→ Exercise prompt: Please write out every line of the data below word for word, keeping each line as it stands.

▼

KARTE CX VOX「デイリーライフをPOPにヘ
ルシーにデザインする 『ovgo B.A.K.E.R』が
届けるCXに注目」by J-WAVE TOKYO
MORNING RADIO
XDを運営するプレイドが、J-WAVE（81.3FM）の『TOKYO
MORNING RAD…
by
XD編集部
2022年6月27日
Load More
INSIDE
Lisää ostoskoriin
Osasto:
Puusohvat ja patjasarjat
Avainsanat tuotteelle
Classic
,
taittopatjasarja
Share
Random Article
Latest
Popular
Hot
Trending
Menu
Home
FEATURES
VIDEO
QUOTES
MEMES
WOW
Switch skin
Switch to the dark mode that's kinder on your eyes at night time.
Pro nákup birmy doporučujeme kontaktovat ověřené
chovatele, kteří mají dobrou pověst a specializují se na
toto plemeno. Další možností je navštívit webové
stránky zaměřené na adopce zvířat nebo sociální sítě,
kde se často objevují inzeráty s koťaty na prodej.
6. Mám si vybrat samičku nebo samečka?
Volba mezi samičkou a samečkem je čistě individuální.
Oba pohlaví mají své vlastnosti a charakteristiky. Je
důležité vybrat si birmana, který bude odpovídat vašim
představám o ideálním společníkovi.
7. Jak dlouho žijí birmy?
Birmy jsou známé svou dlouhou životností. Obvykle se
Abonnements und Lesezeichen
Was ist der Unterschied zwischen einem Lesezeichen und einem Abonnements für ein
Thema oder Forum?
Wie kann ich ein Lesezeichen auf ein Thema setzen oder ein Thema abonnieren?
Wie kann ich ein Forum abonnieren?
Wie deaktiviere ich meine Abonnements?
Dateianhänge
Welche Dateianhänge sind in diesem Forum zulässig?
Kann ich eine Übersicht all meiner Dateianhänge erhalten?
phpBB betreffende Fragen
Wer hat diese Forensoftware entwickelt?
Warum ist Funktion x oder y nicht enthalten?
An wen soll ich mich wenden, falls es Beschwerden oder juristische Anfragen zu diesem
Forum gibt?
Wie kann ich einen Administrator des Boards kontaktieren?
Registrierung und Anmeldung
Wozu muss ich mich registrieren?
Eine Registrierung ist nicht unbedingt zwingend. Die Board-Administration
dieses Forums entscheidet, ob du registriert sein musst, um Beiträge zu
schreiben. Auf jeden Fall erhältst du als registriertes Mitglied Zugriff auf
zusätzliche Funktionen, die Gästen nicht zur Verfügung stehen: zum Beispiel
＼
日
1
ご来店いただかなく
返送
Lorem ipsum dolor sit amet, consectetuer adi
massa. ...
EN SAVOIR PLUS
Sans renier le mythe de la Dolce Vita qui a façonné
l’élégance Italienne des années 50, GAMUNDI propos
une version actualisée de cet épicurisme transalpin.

▲

→ Answer to this task:
KARTE CX VOX「デイリーライフをPOPにヘ
ルシーにデザインする 『ovgo B.A.K.E.R』が
届けるCXに注目」by J-WAVE TOKYO
MORNING RADIO
XDを運営するプレイドが、J-WAVE（81.3FM）の『TOKYO
MORNING RAD…
by
XD編集部
2022年6月27日
Load More
INSIDE
Lisää ostoskoriin
Osasto:
Puusohvat ja patjasarjat
Avainsanat tuotteelle
Classic
,
taittopatjasarja
Share
Random Article
Latest
Popular
Hot
Trending
Menu
Home
FEATURES
VIDEO
QUOTES
MEMES
WOW
Switch skin
Switch to the dark mode that's kinder on your eyes at night time.
Pro nákup birmy doporučujeme kontaktovat ověřené
chovatele, kteří mají dobrou pověst a specializují se na
toto plemeno. Další možností je navštívit webové
stránky zaměřené na adopce zvířat nebo sociální sítě,
kde se často objevují inzeráty s koťaty na prodej.
6. Mám si vybrat samičku nebo samečka?
Volba mezi samičkou a samečkem je čistě individuální.
Oba pohlaví mají své vlastnosti a charakteristiky. Je
důležité vybrat si birmana, který bude odpovídat vašim
představám o ideálním společníkovi.
7. Jak dlouho žijí birmy?
Birmy jsou známé svou dlouhou životností. Obvykle se
Abonnements und Lesezeichen
Was ist der Unterschied zwischen einem Lesezeichen und einem Abonnements für ein
Thema oder Forum?
Wie kann ich ein Lesezeichen auf ein Thema setzen oder ein Thema abonnieren?
Wie kann ich ein Forum abonnieren?
Wie deaktiviere ich meine Abonnements?
Dateianhänge
Welche Dateianhänge sind in diesem Forum zulässig?
Kann ich eine Übersicht all meiner Dateianhänge erhalten?
phpBB betreffende Fragen
Wer hat diese Forensoftware entwickelt?
Warum ist Funktion x oder y nicht enthalten?
An wen soll ich mich wenden, falls es Beschwerden oder juristische Anfragen zu diesem
Forum gibt?
Wie kann ich einen Administrator des Boards kontaktieren?
Registrierung und Anmeldung
Wozu muss ich mich registrieren?
Eine Registrierung ist nicht unbedingt zwingend. Die Board-Administration
dieses Forums entscheidet, ob du registriert sein musst, um Beiträge zu
schreiben. Auf jeden Fall erhältst du als registriertes Mitglied Zugriff auf
zusätzliche Funktionen, die Gästen nicht zur Verfügung stehen: zum Beispiel
＼
日
1
ご来店いただかなく
返送
Lorem ipsum dolor sit amet, consectetuer adi
massa. ...
EN SAVOIR PLUS
Sans renier le mythe de la Dolce Vita qui a façonné
l’élégance Italienne des années 50, GAMUNDI propos
une version actualisée de cet épicurisme transalpin.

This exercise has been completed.